Dropping from the Foundation level to the BSD level to use mmap is unlikely to make much difference, beyond making code that has to interface with other Foundation code somewhat more awkward.
(This is not an answer, but it would be useful information.)
From #ID_AA_Carmack tweet,
#ID_AA_Carmack are iOS memory mapped files automatically unmapped in low memory conditions? (using +[NSData dataWithContentsOfMappedFile]?)
ID_AA_Carmack replied for this,
#KhrobEdmonds yes, that is one of the great benefits of using mapped files on iOS. I use mmap(), though.
I'm not sure that is true or not...
From my experiments NSData does not respond to memory warnings. I tested by creating a memory mapped NSData and accessing parts of the file so that it would be loaded into memory and finally sending memory warnings. There was no decrease in memory usage after the memory warning. Nothing in the documentation says that a memory will cause NSData to reduce real memory usage in low memory situations so it leads me to believe that it does not respond to memory warnings.
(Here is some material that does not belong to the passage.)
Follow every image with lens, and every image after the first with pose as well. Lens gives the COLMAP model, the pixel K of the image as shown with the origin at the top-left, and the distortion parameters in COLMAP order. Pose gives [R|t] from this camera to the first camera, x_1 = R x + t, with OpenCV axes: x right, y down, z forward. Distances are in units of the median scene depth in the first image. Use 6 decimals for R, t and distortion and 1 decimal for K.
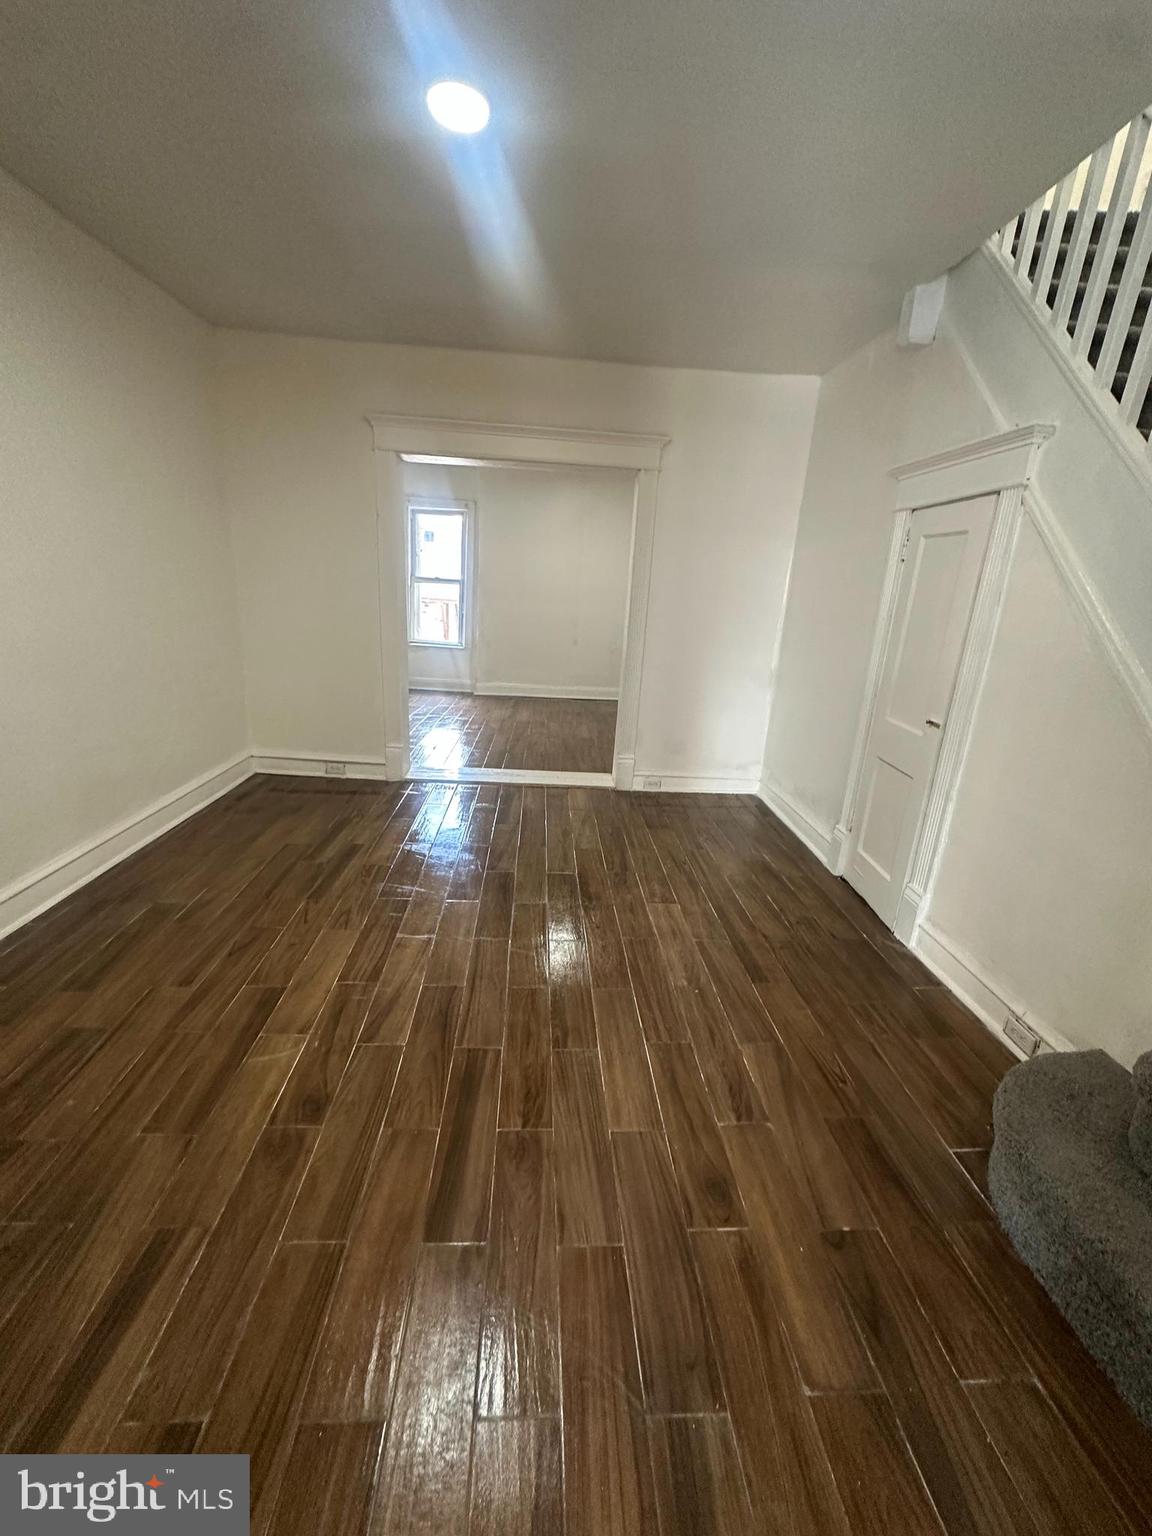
lens RADIAL K [[611.3, 0, 576.0], [0, 611.3, 768.0], [0, 0, 1]] dist [-0.002266, 0.000378]
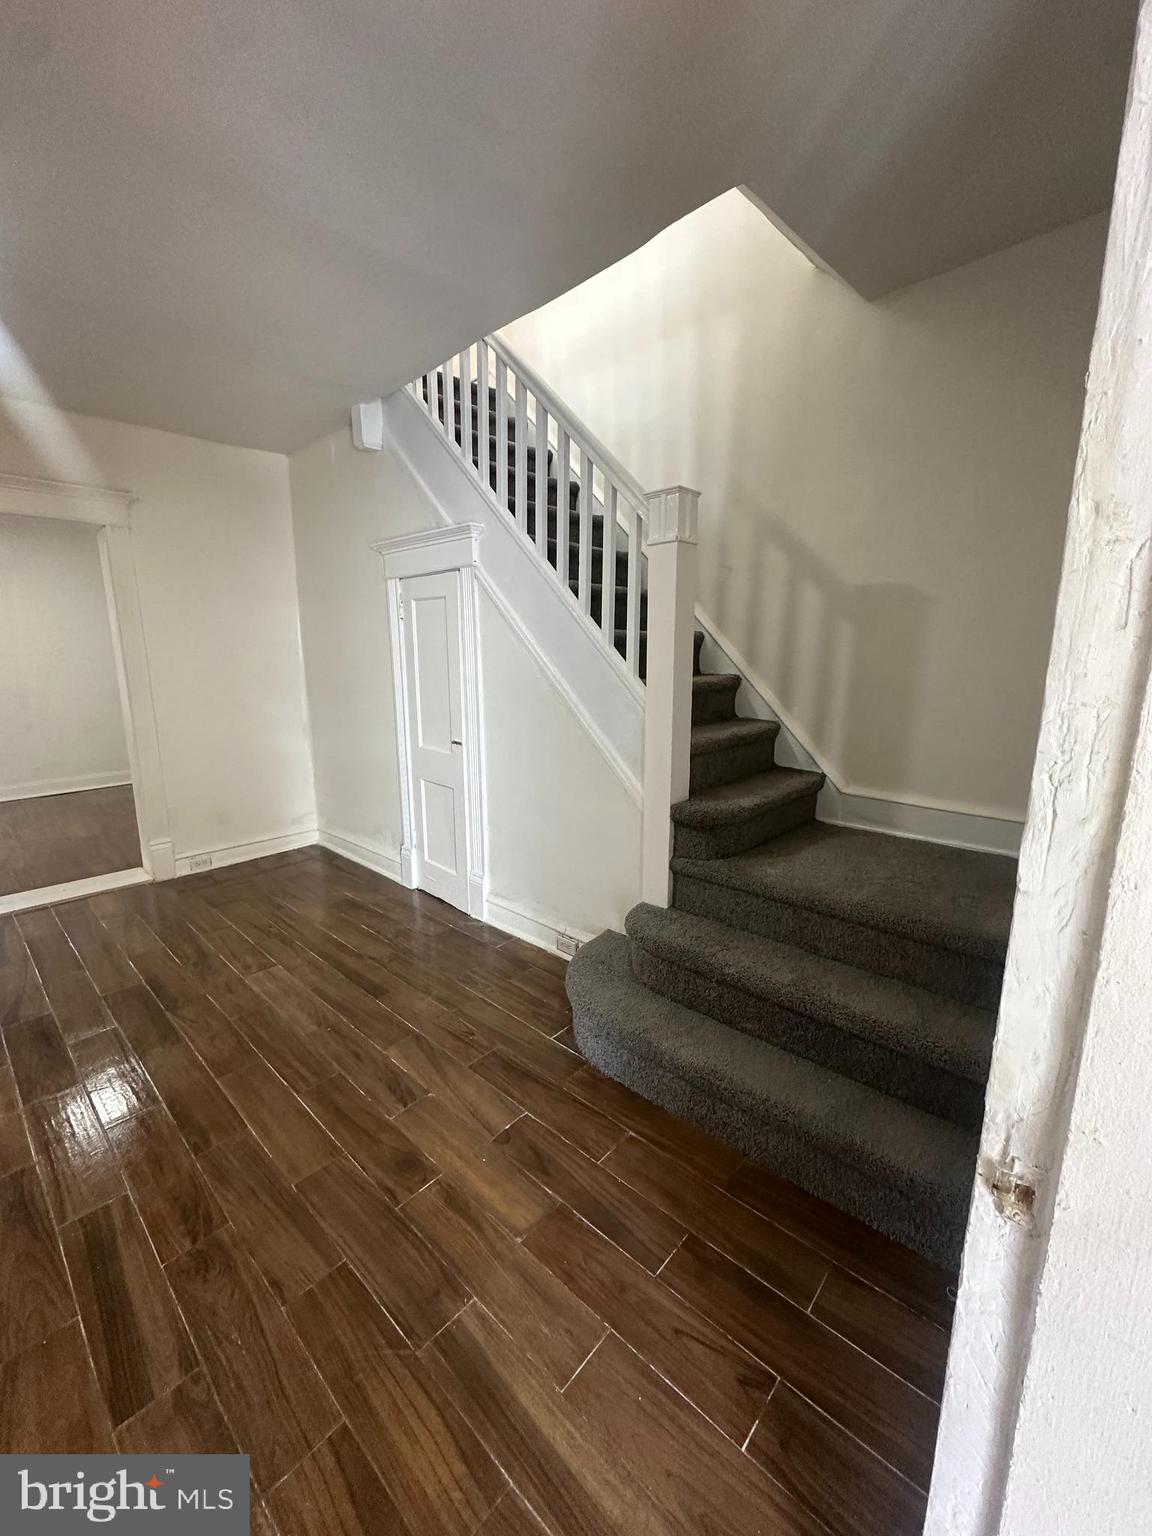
lens RADIAL K [[611.3, 0, 576.0], [0, 611.3, 768.0], [0, 0, 1]] dist [-0.002266, 0.000378]
pose [[0.715689, -0.188363, 0.672539, -0.110012], [0.242600, 0.970032, 0.013519, 0.022472], [-0.654931, 0.153483, 0.739938, -0.102571]]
For example NSCache documentation says that it will try and play nice with respect to memory usage plus I have been told it responds to the low memory warnings the system raises.
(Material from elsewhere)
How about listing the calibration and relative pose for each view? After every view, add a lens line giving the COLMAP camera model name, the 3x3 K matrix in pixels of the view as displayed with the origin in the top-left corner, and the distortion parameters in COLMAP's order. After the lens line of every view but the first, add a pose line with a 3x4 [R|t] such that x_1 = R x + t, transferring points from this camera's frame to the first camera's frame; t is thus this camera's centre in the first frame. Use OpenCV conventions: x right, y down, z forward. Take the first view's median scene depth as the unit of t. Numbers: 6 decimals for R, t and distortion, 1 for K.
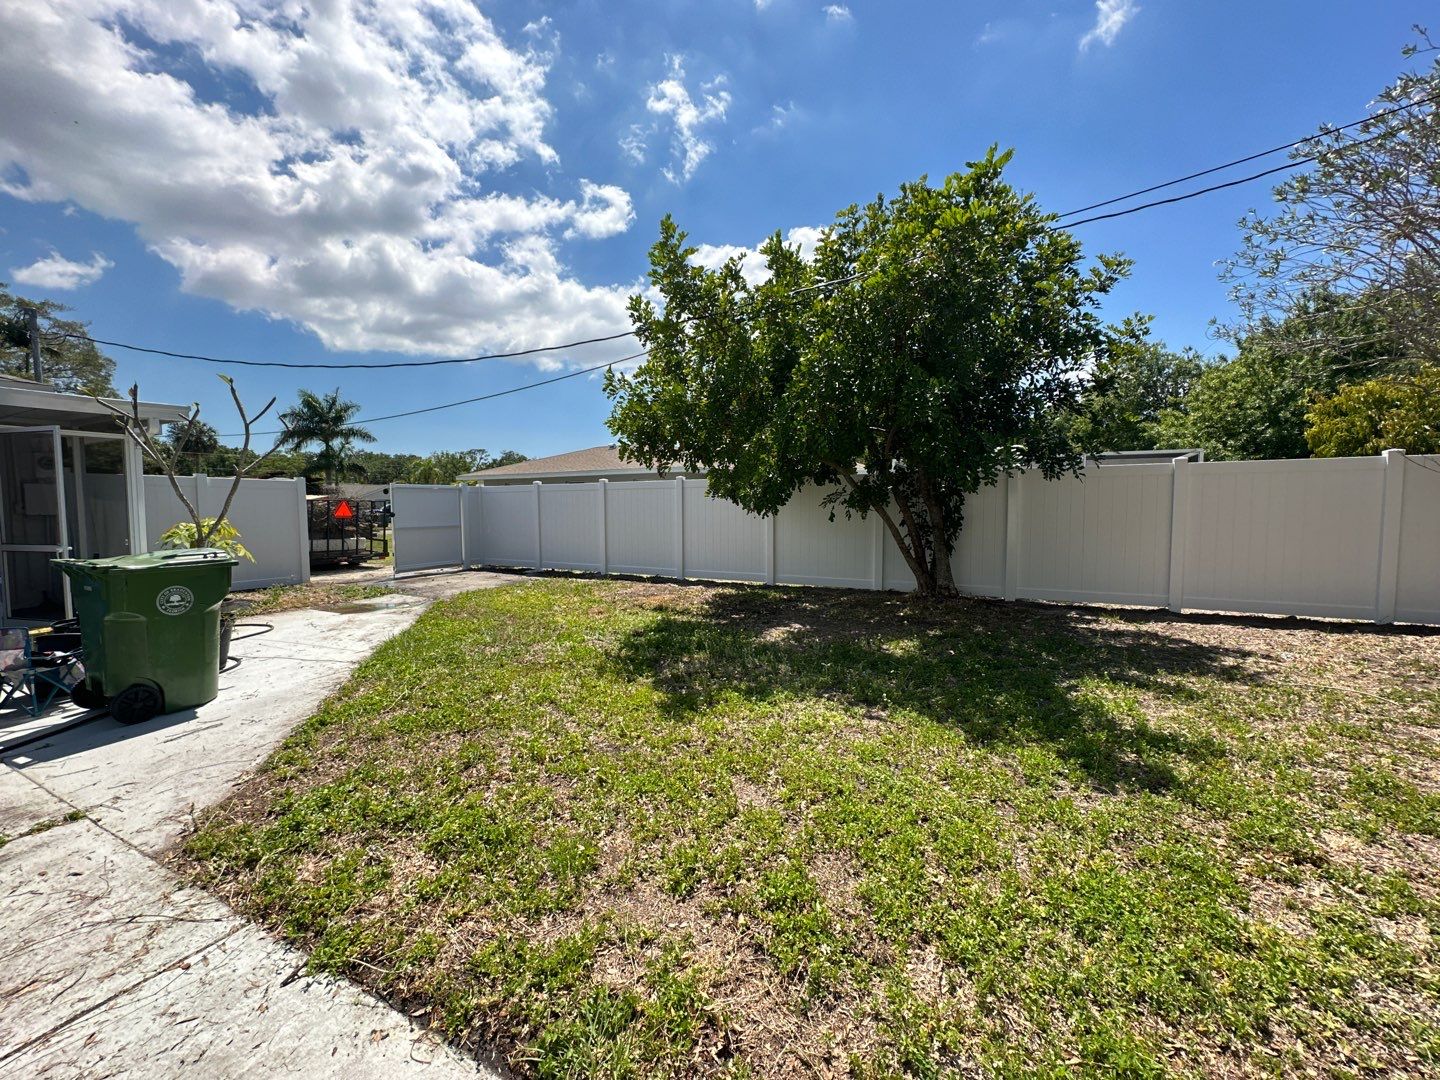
lens RADIAL K [[578.0, 0, 715.4], [0, 578.0, 533.7], [0, 0, 1]] dist [-0.001452, 0.000929]
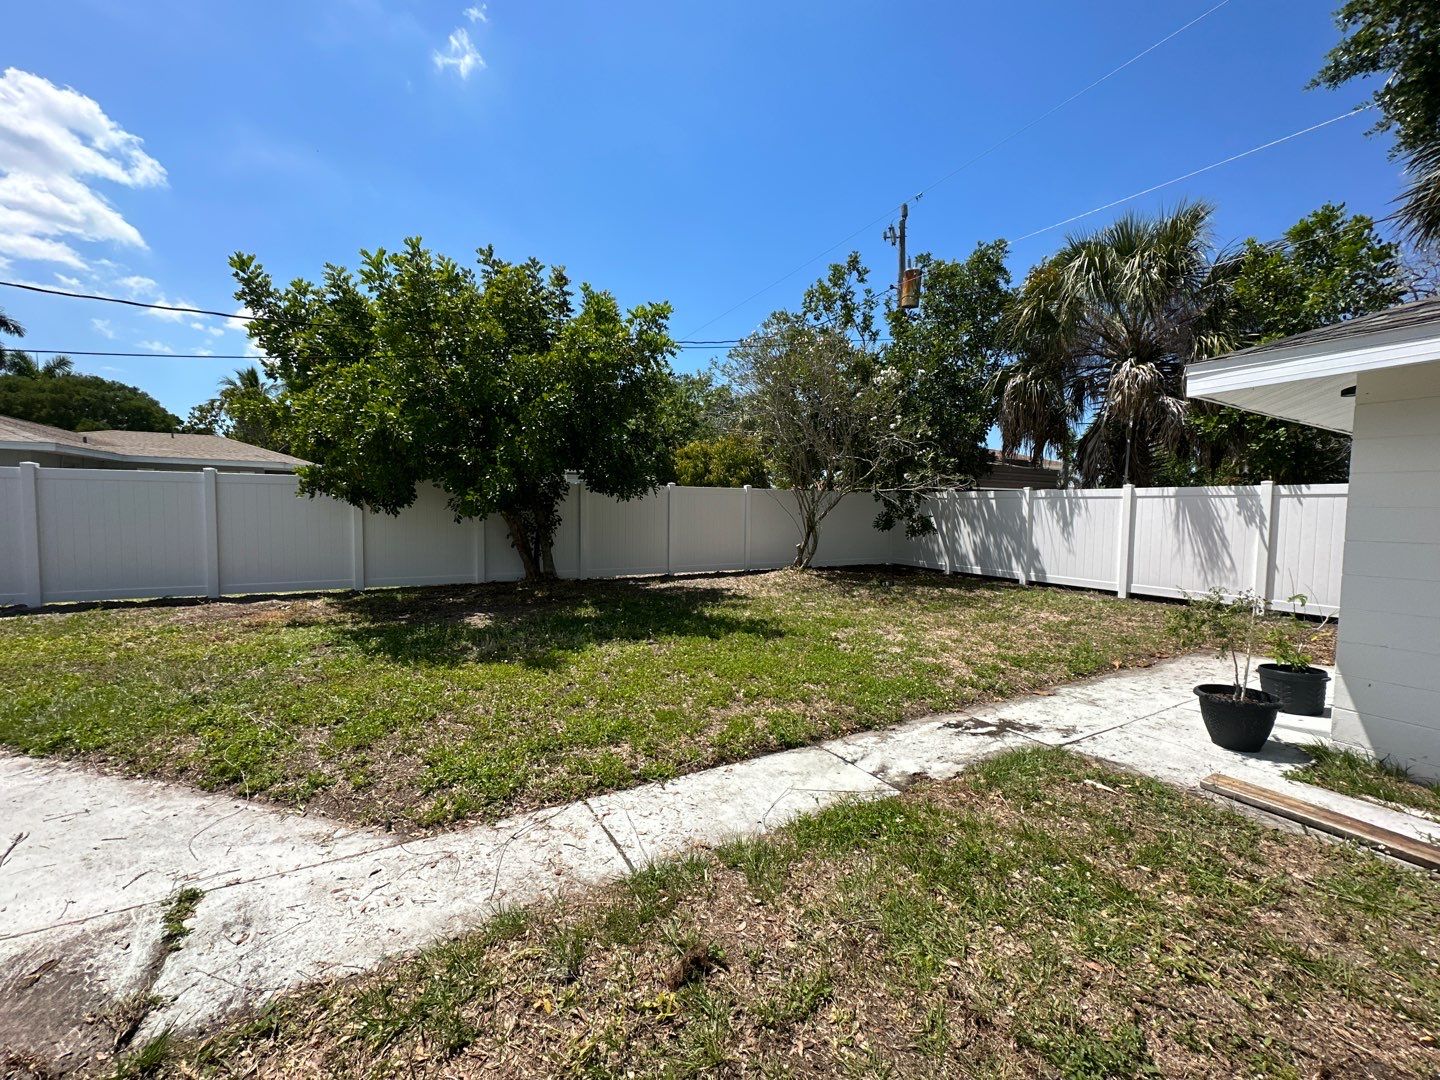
lens RADIAL K [[578.0, 0, 730.7], [0, 578.0, 537.0], [0, 0, 1]] dist [-0.001452, 0.000929]
pose [[0.532743, -0.029013, 0.845779, -0.521220], [0.022274, 0.999547, 0.020258, -0.007062], [-0.845984, 0.008047, 0.533148, -0.032425]]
Also in my simple tests on an iPod Touch (4th gen) I was able to map about 600 megs of file data into virtual memory use +[NSData dataWithContentsOfMappedFile:]. Next I started to access pages via the bytes property on the NSData instance. As I did this real memory started to grow however it stopped growing at around 30 megs of real memory usage. So the way it is implemented it seems to cap how much real memory will be used.
In short if you want to reduce memory usage of NSData objects the best bet is to actually make sure they are completely released and not relying on anything the system automagically does on your behalf.
If iOS is like any other Unix -- and I would bet money it is in this regard -- pages in an mmap() region are not "swapped out"; they are simply dropped (if they are clean) or are written to the underlying file and then dropped (if they are dirty). This process is called "evicting" the page.
Since your memory map is read-only, the pages will always be clean.
The kernel will decide which pages to evict when physical memory gets tight.
You can give the kernel hints about which pages you would prefer it keep/evict using posix_madvise(). In particular, POSIX_MADV_DONTNEED tells the kernel to feel free to evict the pages; or as you say, "mark pages as being no longer in use".
It should be pretty simple to write some test programs to see whether iOS honors the "don't need" hint. Since it is derived from BSD, I bet it will.
Standard virtual memory techniques for file-backed memory says that the OS is free to throw away pages whenever it wants because it can always get them again later. I have not used iOS, but this has been the behavior of virtual memory on many other operating systems for a long time.
The simplest way to test it is to map several large files into memory, read through them to guarantee that it pages them into memory, and see if you can force a low memory situation. If you can't, then the OS must have unmapped the pages once it decided that they were no longer in use.
The dataWithContentsOfMappedFile: method is now deprecated from iOS5.
Use mmap, as you will avoid these situations.